ASSIGNED TASK:
Reproduce, exactly and in full, only the lines below from the one containing "Litschi 24×0,33L" through the one containing "Sur la question des effets secondaires des".

[Stored dataset items]
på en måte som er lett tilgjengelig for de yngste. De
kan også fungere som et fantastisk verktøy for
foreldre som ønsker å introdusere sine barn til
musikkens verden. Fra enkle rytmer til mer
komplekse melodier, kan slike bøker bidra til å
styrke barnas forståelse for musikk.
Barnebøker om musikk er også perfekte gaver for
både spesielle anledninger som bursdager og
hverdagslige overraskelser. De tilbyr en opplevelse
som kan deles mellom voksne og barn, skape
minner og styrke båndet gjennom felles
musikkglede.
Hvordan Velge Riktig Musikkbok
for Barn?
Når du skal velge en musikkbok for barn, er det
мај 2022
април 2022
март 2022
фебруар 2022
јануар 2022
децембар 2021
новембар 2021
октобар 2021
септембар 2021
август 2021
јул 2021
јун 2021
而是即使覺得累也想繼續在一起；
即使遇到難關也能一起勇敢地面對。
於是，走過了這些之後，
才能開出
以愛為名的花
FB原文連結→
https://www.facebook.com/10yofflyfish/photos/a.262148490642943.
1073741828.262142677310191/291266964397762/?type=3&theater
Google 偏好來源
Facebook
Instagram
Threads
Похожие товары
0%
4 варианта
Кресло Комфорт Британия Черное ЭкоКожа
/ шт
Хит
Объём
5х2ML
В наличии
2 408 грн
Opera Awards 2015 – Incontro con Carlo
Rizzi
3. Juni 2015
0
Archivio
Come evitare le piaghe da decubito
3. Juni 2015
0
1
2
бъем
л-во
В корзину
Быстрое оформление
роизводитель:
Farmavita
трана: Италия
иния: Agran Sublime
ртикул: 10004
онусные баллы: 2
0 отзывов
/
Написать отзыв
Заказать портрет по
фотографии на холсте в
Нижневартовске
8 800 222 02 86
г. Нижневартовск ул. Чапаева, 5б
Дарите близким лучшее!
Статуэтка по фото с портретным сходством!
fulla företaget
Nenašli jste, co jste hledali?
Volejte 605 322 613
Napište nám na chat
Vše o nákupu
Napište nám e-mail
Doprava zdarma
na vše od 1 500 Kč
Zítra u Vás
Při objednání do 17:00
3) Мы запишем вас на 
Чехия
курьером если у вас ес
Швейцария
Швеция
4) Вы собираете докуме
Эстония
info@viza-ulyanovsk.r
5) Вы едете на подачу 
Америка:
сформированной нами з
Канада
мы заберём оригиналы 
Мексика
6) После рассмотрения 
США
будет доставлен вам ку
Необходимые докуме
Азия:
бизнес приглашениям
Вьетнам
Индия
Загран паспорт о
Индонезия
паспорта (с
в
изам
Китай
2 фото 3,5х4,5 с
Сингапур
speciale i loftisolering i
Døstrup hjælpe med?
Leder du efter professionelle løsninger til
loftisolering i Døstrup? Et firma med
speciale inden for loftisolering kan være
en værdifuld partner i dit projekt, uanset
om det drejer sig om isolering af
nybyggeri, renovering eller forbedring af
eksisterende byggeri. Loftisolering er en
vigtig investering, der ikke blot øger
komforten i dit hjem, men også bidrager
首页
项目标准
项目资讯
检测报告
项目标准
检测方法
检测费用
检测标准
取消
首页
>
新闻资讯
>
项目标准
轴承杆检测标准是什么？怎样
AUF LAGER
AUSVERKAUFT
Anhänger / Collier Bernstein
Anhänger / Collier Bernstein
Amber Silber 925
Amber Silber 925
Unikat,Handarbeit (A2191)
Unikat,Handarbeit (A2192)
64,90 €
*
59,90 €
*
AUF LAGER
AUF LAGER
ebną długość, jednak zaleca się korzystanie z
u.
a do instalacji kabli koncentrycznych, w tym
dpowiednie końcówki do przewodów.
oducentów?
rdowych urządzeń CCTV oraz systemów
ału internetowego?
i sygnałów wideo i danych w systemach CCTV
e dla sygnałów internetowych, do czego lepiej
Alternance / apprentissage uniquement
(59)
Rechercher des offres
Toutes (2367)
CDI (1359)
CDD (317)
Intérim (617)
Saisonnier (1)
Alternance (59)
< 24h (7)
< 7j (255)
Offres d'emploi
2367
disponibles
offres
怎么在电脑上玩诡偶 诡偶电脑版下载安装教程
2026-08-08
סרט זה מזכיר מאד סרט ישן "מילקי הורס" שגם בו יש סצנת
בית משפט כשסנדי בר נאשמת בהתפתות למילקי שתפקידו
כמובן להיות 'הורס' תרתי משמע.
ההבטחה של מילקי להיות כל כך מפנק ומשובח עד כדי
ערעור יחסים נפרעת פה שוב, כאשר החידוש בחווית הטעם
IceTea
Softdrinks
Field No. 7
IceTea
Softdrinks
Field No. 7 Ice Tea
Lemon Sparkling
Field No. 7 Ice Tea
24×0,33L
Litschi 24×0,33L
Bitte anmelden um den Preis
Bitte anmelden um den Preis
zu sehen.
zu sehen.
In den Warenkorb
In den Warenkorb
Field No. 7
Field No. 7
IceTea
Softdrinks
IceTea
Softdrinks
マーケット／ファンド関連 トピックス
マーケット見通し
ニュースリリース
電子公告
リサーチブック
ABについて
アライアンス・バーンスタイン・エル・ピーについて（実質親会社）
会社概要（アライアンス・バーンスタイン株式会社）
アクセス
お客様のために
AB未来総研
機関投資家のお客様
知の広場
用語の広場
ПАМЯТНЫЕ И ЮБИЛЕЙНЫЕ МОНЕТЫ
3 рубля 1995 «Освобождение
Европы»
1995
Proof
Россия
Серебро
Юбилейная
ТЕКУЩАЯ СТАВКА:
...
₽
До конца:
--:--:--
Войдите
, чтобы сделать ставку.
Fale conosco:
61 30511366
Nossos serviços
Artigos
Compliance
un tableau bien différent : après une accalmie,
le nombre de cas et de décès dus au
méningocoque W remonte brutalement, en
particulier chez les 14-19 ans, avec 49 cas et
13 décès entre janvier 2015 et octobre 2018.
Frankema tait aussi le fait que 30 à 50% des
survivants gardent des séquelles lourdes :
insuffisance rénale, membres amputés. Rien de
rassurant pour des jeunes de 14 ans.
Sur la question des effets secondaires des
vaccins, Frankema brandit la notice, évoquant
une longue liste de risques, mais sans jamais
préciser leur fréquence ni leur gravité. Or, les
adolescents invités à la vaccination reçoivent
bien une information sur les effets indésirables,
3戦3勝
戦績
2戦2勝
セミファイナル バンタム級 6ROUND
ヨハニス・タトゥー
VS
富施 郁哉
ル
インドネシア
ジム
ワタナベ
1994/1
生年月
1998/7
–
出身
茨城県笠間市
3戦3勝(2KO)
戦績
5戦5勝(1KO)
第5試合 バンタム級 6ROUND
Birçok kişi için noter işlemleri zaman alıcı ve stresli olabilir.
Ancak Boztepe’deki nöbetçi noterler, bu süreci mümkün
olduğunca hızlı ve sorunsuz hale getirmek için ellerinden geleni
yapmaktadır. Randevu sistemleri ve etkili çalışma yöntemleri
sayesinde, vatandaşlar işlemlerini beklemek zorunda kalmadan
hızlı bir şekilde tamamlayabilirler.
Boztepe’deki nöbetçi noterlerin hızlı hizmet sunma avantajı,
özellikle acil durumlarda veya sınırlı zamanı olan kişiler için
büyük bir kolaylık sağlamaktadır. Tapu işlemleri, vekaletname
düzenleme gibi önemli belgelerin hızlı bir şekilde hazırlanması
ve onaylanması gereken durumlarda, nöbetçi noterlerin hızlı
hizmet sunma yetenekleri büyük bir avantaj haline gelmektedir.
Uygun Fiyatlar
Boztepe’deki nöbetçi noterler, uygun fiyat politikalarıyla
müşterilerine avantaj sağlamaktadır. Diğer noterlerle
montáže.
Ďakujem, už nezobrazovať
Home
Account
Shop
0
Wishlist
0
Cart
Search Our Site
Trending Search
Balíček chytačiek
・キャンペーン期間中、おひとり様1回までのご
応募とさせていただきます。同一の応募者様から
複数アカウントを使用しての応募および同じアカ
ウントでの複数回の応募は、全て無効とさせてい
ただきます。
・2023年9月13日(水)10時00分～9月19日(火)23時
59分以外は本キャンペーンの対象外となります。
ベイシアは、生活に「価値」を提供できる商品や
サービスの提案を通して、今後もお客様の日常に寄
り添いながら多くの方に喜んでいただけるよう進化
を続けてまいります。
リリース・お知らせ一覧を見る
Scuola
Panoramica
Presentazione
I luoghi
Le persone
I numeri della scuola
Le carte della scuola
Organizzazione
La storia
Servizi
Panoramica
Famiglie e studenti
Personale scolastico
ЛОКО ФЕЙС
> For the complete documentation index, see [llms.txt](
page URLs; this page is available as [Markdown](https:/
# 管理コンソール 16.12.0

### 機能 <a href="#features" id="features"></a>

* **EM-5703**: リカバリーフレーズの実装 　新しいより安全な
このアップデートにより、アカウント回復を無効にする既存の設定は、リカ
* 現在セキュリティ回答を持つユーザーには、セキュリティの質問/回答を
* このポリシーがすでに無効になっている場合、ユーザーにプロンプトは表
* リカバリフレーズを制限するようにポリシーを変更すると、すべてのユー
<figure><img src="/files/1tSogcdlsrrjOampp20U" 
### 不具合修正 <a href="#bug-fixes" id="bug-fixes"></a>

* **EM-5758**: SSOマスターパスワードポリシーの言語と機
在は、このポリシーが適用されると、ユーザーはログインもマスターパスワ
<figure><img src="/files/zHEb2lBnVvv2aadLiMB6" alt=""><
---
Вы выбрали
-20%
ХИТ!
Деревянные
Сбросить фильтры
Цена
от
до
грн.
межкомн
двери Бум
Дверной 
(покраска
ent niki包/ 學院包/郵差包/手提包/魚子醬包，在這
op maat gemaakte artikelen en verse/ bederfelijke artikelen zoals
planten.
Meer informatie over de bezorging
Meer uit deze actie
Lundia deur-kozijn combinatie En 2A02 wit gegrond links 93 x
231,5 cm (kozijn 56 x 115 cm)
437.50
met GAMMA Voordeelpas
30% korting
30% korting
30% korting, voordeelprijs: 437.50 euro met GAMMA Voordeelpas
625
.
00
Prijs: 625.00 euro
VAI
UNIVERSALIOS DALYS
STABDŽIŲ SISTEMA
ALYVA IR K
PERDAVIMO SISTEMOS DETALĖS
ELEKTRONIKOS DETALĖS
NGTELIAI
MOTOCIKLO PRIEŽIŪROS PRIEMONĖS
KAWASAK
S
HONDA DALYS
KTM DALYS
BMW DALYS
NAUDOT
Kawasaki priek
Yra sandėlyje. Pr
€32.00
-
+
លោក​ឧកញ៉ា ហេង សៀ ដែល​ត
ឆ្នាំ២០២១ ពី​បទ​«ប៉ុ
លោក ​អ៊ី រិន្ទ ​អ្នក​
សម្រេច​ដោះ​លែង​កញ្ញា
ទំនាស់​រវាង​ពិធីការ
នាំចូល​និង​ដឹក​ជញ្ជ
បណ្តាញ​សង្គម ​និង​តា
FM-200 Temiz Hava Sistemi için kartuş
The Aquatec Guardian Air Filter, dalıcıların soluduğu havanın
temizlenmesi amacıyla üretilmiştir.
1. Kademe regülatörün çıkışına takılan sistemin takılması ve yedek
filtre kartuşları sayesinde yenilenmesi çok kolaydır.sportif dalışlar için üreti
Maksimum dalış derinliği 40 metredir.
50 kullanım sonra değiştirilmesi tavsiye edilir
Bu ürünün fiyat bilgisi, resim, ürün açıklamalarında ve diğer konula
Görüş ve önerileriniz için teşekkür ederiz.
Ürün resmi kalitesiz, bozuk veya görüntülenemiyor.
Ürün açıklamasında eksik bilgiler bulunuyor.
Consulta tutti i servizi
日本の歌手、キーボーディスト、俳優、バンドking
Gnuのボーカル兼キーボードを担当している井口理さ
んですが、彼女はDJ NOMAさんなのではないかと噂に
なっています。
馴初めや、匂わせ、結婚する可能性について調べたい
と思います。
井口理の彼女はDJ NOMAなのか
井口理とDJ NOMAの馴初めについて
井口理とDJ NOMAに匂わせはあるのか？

EXERCISE RESULT:
Litschi 24×0,33L
Bitte anmelden um den Preis
Bitte anmelden um den Preis
zu sehen.
zu sehen.
In den Warenkorb
In den Warenkorb
Field No. 7
Field No. 7
IceTea
Softdrinks
IceTea
Softdrinks
マーケット／ファンド関連 トピックス
マーケット見通し
ニュースリリース
電子公告
リサーチブック
ABについて
アライアンス・バーンスタイン・エル・ピーについて（実質親会社）
会社概要（アライアンス・バーンスタイン株式会社）
アクセス
お客様のために
AB未来総研
機関投資家のお客様
知の広場
用語の広場
ПАМЯТНЫЕ И ЮБИЛЕЙНЫЕ МОНЕТЫ
3 рубля 1995 «Освобождение
Европы»
1995
Proof
Россия
Серебро
Юбилейная
ТЕКУЩАЯ СТАВКА:
...
₽
До конца:
--:--:--
Войдите
, чтобы сделать ставку.
Fale conosco:
61 30511366
Nossos serviços
Artigos
Compliance
un tableau bien différent : après une accalmie,
le nombre de cas et de décès dus au
méningocoque W remonte brutalement, en
particulier chez les 14-19 ans, avec 49 cas et
13 décès entre janvier 2015 et octobre 2018.
Frankema tait aussi le fait que 30 à 50% des
survivants gardent des séquelles lourdes :
insuffisance rénale, membres amputés. Rien de
rassurant pour des jeunes de 14 ans.
Sur la question des effets secondaires des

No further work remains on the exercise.